By some estimates, collecting, curating, and tagging data accounts for about 80% of the effort in modern AI projects.
Continuous intelligence (CI) applications need to perform analysis on streaming data and make decisions in milliseconds to minutes. Many traditional approaches to data staging, ingestion, and analysis are not adequate. What’s needed is a purpose-built data architecture that can accommodate steaming data and its fast analysis, which is typically aided by artificial intelligence (AI).
The bottom line is managing data is at the heart of all CI projects. Data is needed to train AI models, and then an application must be able to make use of suitable data streams for the analysis that produces information upon which to act in the moment.
Why is data such an issue with CI? By some estimates, collecting, curating, and tagging data accounts for about 80% of the effort in modern AI projects. And CI applications that use AI to derive actionable information require a constant stream of data.
In contrast, most analytics efforts work differently. In a typical traditional analytics application scenario, a source of data is identified. In many cases, the original data is maintained in a structured database. Then, access is provided to that data. Next, the data is put into the right format for use by the application.
With CI, often, there are multiple data sources, and many include streams of data that are being created in the moment. Examples include telemetry data from sensors or Internet of Things (IoT) devices, social media conversations, clickstreams, or event logs.
Such data must be analyzed as it is being created. It loses value with age. Deciding which product to offer a customer after they hang up misses that one opportunity to engage in real-time. Similarly, determining that a suspect transaction is indeed fraudulent after it is executed does a financial services organization no good. So, ingestion and analysis speed are critical.
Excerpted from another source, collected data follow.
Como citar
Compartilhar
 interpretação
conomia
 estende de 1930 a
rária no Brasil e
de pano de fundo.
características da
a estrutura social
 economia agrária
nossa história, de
The first step to a successful AI effort then is managing the deluge of unstructured data that is pouring in from siloed, disparate systems. Such requirements should be used to define infrastructural capabilities for data to be captured rapidly, stored safely, accessed transparently, and shared globally wherever and whenever.
Adding to the Challenge
With CI applications, data collection is not a one-time thing – it’s a continuous process (as the name implies). As such, CI projects based on AI analysis must adopt new data collection and curation strategies. Building an AI-ready data infrastructure requires more than basic pipeline functions used to ingest, cleanse, transform, and validate data.
Since data can come in many forms, and from many sources, the data infrastructure needs to be flexible. Data can range from large binary objects to small files to JSON-formatted key-value pairs. Access requirements can vary depending on the stage in the AI data pipeline. For example, a fast SSD-backed parallel file system or a distributed Cassandra database may be optimal for ingesting real-time streaming data. Video or image files may best be placed in a local or cloud-resident object-store. Tools such as TensorFlow, PyTorch, and Spark expect to access data in different ways using native methods – as examples, via HDFS, via an AWS S3 compatible object API, or using a standard POSIX file system interface.
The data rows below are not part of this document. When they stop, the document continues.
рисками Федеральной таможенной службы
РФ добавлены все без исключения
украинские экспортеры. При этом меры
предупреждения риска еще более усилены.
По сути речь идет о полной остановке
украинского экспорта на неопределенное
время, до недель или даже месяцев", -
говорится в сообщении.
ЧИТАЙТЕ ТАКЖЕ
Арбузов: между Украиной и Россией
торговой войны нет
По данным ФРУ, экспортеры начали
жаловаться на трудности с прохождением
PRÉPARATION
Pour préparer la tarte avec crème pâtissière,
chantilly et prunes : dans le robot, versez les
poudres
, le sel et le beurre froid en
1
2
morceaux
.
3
An effective data infrastructure needs to support system-generated metadata from diverse data sources (object stores, file systems, cloud repositories, and more) as well as user-defined metadata. It also needs to provide mechanisms to make these tags accessible to higher-level machine learning frameworks regardless of the underlying storage technology.
The data infrastructure should ideally support auto-tagging (extracting tags from existing metadata) or using deep inspection policies to pull text and metadata directly from raw data files using tools such as Apache Tika.
In some cases, a data extractor may be a pre-trained model, such as a program that classifies images or infers customer sentiment from various types of correspondence. Increasingly, businesses that want to build CI applications that use AI need high-quality data to train the AI models. Such a need has created a new market for data annotation services. The companies that provide such services provide greater value than a public crowdsources service might offer. Instead, this new breed of companies use highly trained data labelers, and many develop their own advanced annotation tools.
The new data labeling companies differentiate themselves from traditional crowdsourcing platforms that offer labeling services. The companies in this new category often tout their offerings as managed data labeling services. They deliver domain-specific labeled data that undergoes quality control.
Naturally, scale and performance are also critical to an AI-ready data infrastructure. Businesses will almost certainly introduce new models and enhance existing models to include additional data sources over time.